Know Your Limitations When Exercising
Limitations When Exercising: Exercise, as most people know, offers incredible health benefits. It can help you to lose weight, it will increase your cardiovascular capacity, it will energize you, and it will make you generally healthier. In spite of these great benefits, however, there are risks to exercising too much. Too much exercise may damage your joints give you shin splints, tendonitis, or other workout injuries. In addition to those physical ailments, too much exercise can lead to fatigue, grouchiness, fevers, and an increased heart rate even while exercising. Damage caused by over-exercising can lead to a myriad of problems, and some of these problems may last your entire life.
However, it can be difficult to know how much exercise is too much. Many people even become addicted to exercise. Exercise releases endorphins that make the person exercising feel great. However, many people get addicted to the rush of these endorphins, and they simply cannot stop exercising. Fitness specialists have several rules that they give to people who enjoy exercising so that they do not accidentally exercise too much. By following these guidelines, you can ensure that your body is not being overworked.

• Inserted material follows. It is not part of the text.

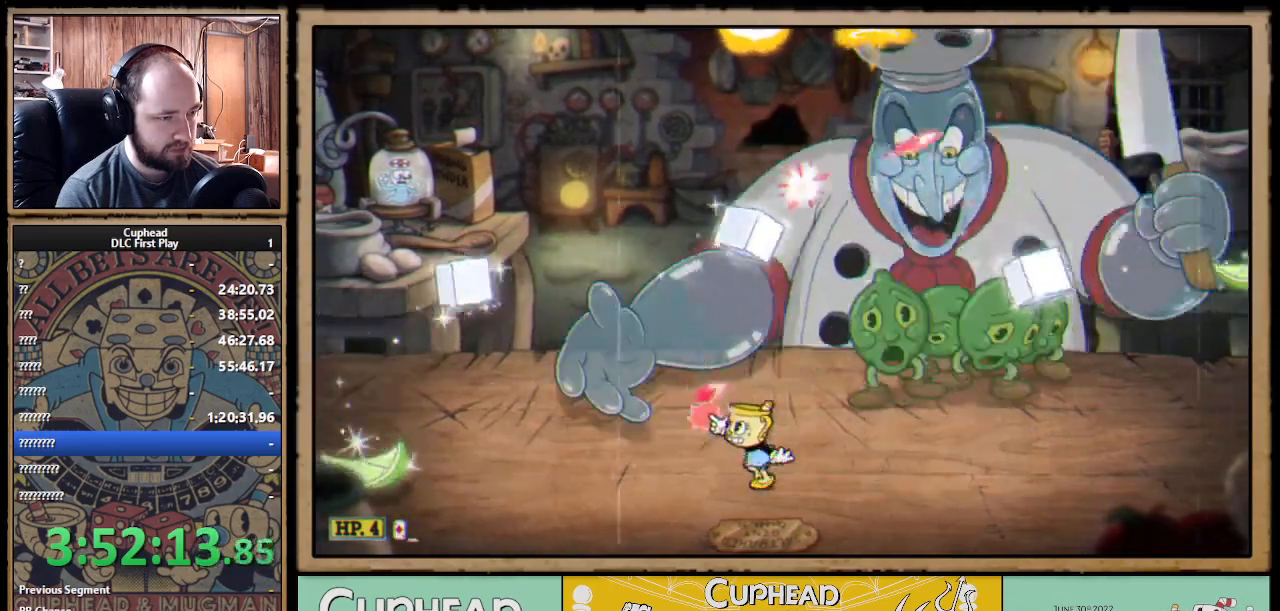
{"buttons": ["X"], "left_stick": "up", "right_stick": "center", "events": [[50, "left_stick", "up"], [217, "left_stick", "up-left"], [317, "left_stick", "up"]]}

If you are new to exercising, you should gradually ease into a workout routine. If you have been a couch potato for years, you will damage your body by jumping off the couch and running a marathon. However, if you ease yourself up to that level, you will be fine. For the best results, you should start with a short and mild workout. For example, if you are just getting started, you might want to start with something easy like a mile walk. You can increase your efforts by about ten percent every week. If you already work out on a regular basis, you can increase how much you workout, but you should also do it gradually. You can increase both the intensity and duration of your workout, but you must do it incrementally.
Whether you are adding to your current routine or starting a new one, you should listen to your body. Your body will tell you whether or not your workouts are harming you. If you notice aches and pains, you should not ignore them. If you simply take a painkiller and keep exercising, you risk seriously damaging yourself. Some aches are a normal response to exercise, but they are also a signal that your body needs a break or a change of pace. To minimize pains, you can rotate high intensity workouts with low-intensity workouts. You should also rotate cardio-based exercise with strength-based exercise. For instance, one day, you could focus on speed walking while on another day, you could focus on calisthenics.
Exercising is like medicine. A little bit may help you, but too much will harm you. If you listen to your body and increase your goals gradually, you will minimize the threat of over-exercising.